China's central government, which issues the regional building codes, has attempted to spur sustainable development at the local level, with mixed success.
The Ministry of Construction offers subsidies for demonstration projects that utilize passive heating and cooling technologies, as well as renewable energy. The ministry also promulgates a baseline standard for green building that covers energy, water, indoor air quality, materials use and operation and maintenance.
The government's voluntary, three-star rating standard, however, is far less rigorous than the U.S. Green Building Council's Leadership in Energy & Environmental Design (LEED) system, Zhang and others contend.

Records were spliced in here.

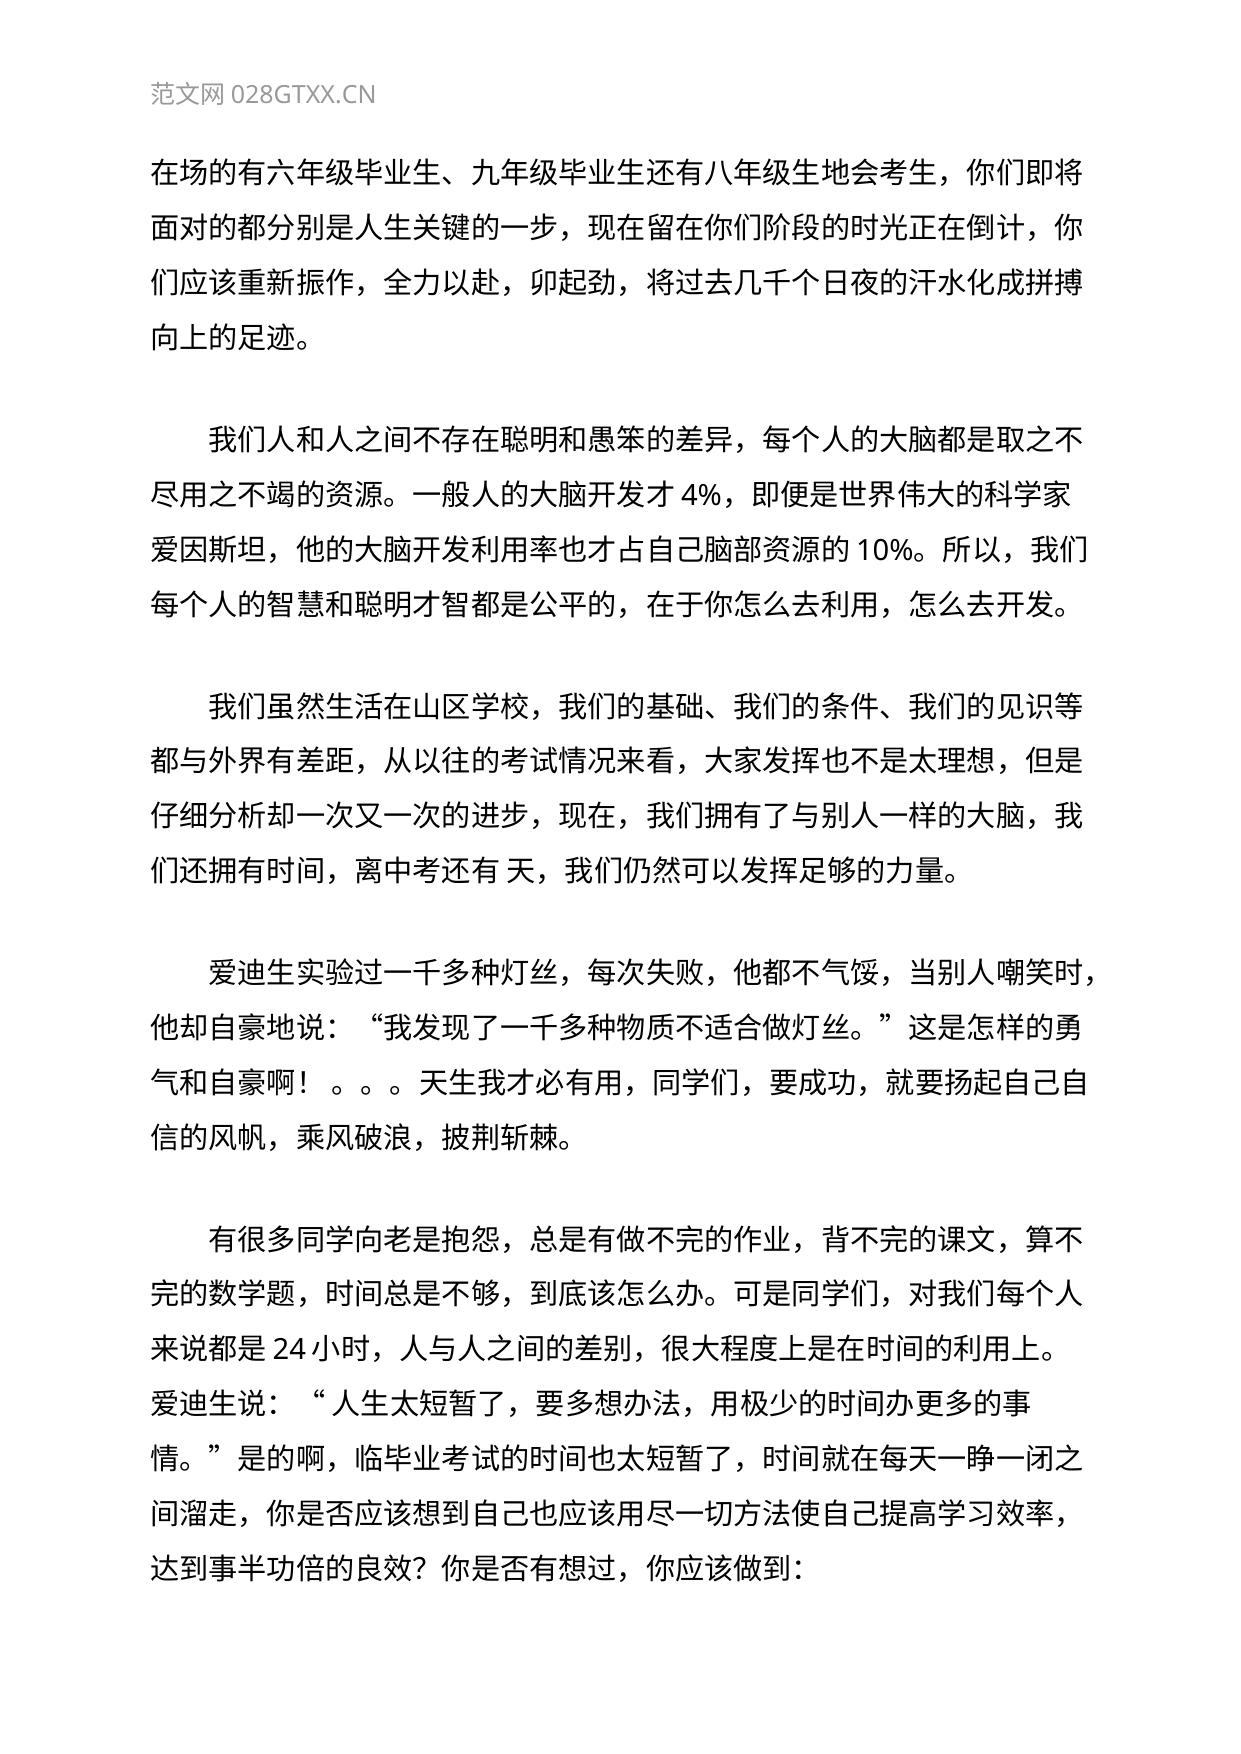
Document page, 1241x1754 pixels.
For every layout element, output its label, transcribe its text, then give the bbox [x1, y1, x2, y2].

text 我们虽然生活在山区学校，我们的基础、我们的条件、我们的见识等都与外界有差距，从以往的考试情况来看，大家发挥也不是太理想，但是仔细分析却一次又一次的进步，现在，我们拥有了与别人一样的大脑，我们还拥有时间，离中考还有 天，我们仍然可以发挥足够的力量。 [150, 683, 1090, 890]
text 我们人和人之间不存在聪明和愚笨的差异，每个人的大脑都是取之不尽用之不竭的资源。一般人的大脑开发才4%，即便是世界伟大的科学家爱因斯坦，他的大脑开发利用率也才占自己脑部资源的10%。所以，我们每个人的智慧和聪明才智都是公平的，在于你怎么去利用，怎么去开发。 [150, 416, 1090, 624]
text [150, 150, 1090, 357]
text 爱迪生实验过一千多种灯丝，每次失败，他都不气馁，当别人嘲笑时，他却自豪地说：“我发现了一千多种物质不适合做灯丝。”这是怎样的勇气和自豪啊！ 。。。天生我才必有用，同学们，要成功，就要扬起自己自信的风帆，乘风破浪，披荆斩棘。 [150, 949, 1090, 1157]
text 有很多同学向老是抱怨，总是有做不完的作业，背不完的课文，算不完的数学题，时间总是不够，到底该怎么办。可是同学们，对我们每个人来说都是24小时，人与人之间的差别，很大程度上是在时间的利用上。爱迪生说：“ 人生太短暂了，要多想办法，用极少的时间办更多的事情。”是的啊，临毕业考试的时间也太短暂了，时间就在每天一睁一闭之间溜走，你是否应该想到自己也应该用尽一切方法使自己提高学习效率，达到事半功倍的良效？你是否有想过，你应该做到： [150, 1216, 1090, 1588]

"Builders in China are more eager to use LEED," said Jin Ruidong, a Beijing-based building efficiency specialist with the Natural Resources Defense Council. "It's more scientific and easier to use."

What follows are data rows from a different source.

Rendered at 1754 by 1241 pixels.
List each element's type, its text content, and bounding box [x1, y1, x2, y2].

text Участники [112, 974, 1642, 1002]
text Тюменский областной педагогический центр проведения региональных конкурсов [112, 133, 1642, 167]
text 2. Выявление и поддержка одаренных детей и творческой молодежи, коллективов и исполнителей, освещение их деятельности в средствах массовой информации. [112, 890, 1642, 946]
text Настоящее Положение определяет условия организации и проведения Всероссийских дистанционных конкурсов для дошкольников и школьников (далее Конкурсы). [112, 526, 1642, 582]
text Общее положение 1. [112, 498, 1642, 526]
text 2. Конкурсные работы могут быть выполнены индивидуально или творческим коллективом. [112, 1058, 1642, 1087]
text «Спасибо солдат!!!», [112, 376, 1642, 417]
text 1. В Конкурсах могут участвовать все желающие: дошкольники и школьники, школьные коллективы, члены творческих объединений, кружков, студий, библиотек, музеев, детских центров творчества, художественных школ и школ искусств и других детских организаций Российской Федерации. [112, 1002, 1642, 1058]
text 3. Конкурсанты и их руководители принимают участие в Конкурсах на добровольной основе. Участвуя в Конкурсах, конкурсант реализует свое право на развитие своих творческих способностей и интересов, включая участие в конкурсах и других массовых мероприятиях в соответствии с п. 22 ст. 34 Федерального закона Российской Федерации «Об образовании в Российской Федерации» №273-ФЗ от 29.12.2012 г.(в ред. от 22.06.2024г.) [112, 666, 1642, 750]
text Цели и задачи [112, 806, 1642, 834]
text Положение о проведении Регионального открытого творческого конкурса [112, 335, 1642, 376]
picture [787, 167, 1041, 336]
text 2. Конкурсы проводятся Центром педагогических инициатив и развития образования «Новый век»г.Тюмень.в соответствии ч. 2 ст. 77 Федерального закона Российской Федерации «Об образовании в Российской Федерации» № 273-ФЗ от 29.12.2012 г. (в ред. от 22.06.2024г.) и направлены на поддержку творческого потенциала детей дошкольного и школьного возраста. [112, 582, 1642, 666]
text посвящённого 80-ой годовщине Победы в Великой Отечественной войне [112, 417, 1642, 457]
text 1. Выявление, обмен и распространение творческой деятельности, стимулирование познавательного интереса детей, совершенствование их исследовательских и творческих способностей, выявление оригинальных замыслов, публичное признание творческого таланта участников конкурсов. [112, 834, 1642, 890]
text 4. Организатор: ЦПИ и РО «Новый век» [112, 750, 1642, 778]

Even so, building green is still largely a niche trend among China's urban developers, Jin and his colleagues emphasized. The U.S. Green Building Council has vetted 11 buildings in China; about 60 more are registered for LEED certification, according to the organization's online database.
"There's a glut of buildings in China, so developers have begun using design standards as a marketing tool," said Barbara Finamore, NRDC's China program director. "They're seeking a competitive advantage, just like builders do in the United States."
David Nieh, an executive with the Shanghai-based builder Shui On Development Ltd., said he expects the stronger energy codes -- and eventually stronger consumer demand -- will make China's future buildings more environmentally sustainable.
The challenge today, he said, is educating building occupants that "green" means more than just planting trees and shrubs at the front entrance: It means creating access to public transit and designs that save energy and encourage walking.
"[The market] is coming on, but it's very nascent," Nieh said. "Most Chinese consumers don't know exactly what 'green' means yet."